Stic-Hebdo |
No 42. 31 janvier 2005
Sommaire : Trois questions à Jean-Louis Giavitto (Lami) | Théories et concepts | Enseignement | La recherche en pratique | Dans les entreprises et les administrations : | Manifestations | Détente
"Tout en fournissant aux autres disciplines ses capacités de modélisation, l'informatique est une science qui a ses objets propres et peut se développer de manière purement interne"
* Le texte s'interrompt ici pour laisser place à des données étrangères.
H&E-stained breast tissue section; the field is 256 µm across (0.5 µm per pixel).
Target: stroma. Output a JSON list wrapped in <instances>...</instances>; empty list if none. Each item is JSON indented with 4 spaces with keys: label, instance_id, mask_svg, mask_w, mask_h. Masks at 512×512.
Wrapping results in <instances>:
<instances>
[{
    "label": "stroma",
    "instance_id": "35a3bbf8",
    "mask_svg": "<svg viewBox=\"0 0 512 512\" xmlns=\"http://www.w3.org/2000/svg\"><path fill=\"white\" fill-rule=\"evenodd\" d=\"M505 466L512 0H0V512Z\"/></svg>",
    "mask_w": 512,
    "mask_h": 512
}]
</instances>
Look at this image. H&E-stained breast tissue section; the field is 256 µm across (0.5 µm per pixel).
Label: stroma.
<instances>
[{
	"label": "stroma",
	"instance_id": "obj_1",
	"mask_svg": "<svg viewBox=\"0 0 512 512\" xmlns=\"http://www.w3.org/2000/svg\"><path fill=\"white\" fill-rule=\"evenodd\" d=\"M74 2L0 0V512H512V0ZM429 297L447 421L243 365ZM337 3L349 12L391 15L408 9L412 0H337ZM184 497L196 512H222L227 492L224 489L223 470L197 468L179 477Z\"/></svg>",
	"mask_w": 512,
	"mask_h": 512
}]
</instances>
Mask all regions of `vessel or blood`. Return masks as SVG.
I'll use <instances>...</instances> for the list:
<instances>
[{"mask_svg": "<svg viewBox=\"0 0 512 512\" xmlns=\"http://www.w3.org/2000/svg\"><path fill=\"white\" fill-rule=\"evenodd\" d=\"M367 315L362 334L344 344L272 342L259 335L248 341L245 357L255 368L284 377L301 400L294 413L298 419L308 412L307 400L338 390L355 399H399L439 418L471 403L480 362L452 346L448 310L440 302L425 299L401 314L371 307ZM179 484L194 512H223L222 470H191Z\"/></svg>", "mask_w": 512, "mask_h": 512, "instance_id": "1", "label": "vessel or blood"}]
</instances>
Stic Hebdo : Vos travaux sur les modèles non conventionnels de programmation (*) posent la question des métaphores et des analogies qui inspirent l'informatique. De l'extérieur, il semble que ce sont les mathématiques et la logique qui sont pourvoyeurs d'idée pour l'informatique . Vous défendez l'apport d'un autre champ des mathématiques, comme la topologie, mais vous avez aussi développé des outils inspirés par des notions issues de la critique littéraire. Qu'est-ce qui vous pousse dans de telles directions de recherche ?
Jean-Louis Giavitto: Mes réflexions s'organisent selon deux axes : d'une part les applications de l'informatique et les problèmes qu'elles nous posent, d'autre part la dynamique interne de l'informatique elle-même.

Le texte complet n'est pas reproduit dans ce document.